Note that we often obtain mixed results with this particular text-to-image model. For some words, it works pretty well, but for others it struggles to produce reasonable images. While the language space in this model still needs further exploration, as a starting point, here are some [sentences](misc/sentences.txt) that produce reasonable images.

[6_class_conditional_sampling_from_real_image.sh](6_class_conditional_sampling_from_real_image.sh): One can also initialize the sampling from a real image (here, [images/volcano.jpg](images/volcano.jpg)).

* Running `./6_class_conditional_sampling_from_real_image.sh 980` produces this result:



[7_inpainting.sh](7_inpainting.sh): One can also perform "inpainting" i.e. predicting the missing pixels given the observed ones.

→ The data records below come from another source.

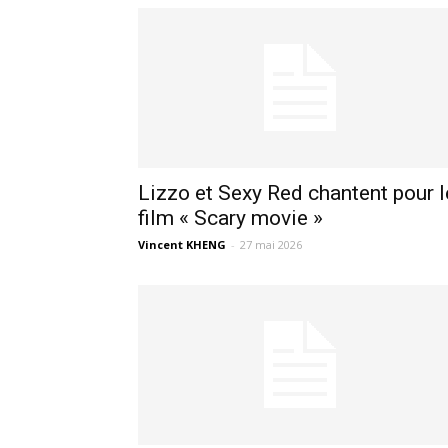
Lizzo et Sexy Red chantent pour l
film « Scary movie »
Vincent KHENG
-
27 mai 2026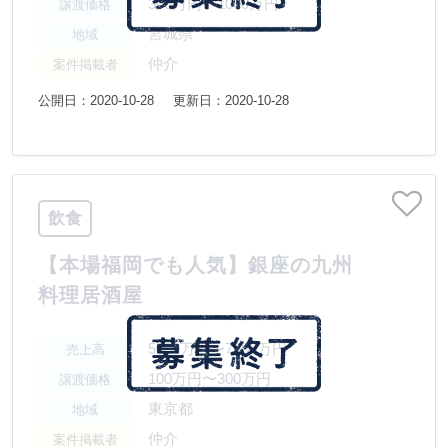
300万円〜1000万円
譲渡価格
宮城県
地域
仲介
案件掲載者
公開日：2020-10-28
更新日：2020-10-28
飲食
【本場福岡でも人気】銀座の九州
料理居酒屋
5000万円〜7500万円
売上高
100万円〜300万円
譲渡価格
東京都
地域
仲介
案件掲載者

* Running `./7_inpainting.sh` produces this result:




In each pair, the left is a real image with a random 100x100 patch masked out. The right is the result of PPGNs filling in the patch.

### Using your own condition models
* If using your own condition network, you should search for the parameters that produces the best images for your model (epsilon1, epsilon2, epsilon3 or learning rates). One simple way to do this is sweeping across different parameters.
* Note that this script should work with Tensorflow models as well because they all talk Python

## 3. Ideas
Here are a few (crazy?) ideas that one could play with PPGNs:

1. One can generate objects in a specific region of the image, similar to `Learning What and Where to Draw` Reed et al. (2016), by conditioning on a region of the last heatmap of a fully convolutional classification network or a semantic segmentation network.
2. Plugin a better image captioning model e.g. the [Show and Tell](https://research.googleblog.com/2016/09/show-and-tell-image-captioning-open.html)
3. Synthesize a Music Video by sampling images conditioned on lyrics.
4. There are more and crazier ideas to do with PPGNs, feel free to reach out if you want to chat.

## 4. Licenses
Note that the code in this repository is licensed under MIT License, but, the pre-trained condition models used by the code have their own licenses. Please carefully check them before use.

## 5. Questions?
If you have questions/suggestions, please feel free to [email](mailto:[email protected]), tweet to [@anh_ng8](https://twitter.com/anh_ng8) or create github issues.

## References

[1] Donahue et al. "Long-term Recurrent Convolutional Networks for Visual Recognition and Description". CVPR 2015

[2] Zhou B, Khosla A, Lapedriza A, Oliva A, Torralba A. "Object detectors emerge in deep scene cnns". ICLR 2015.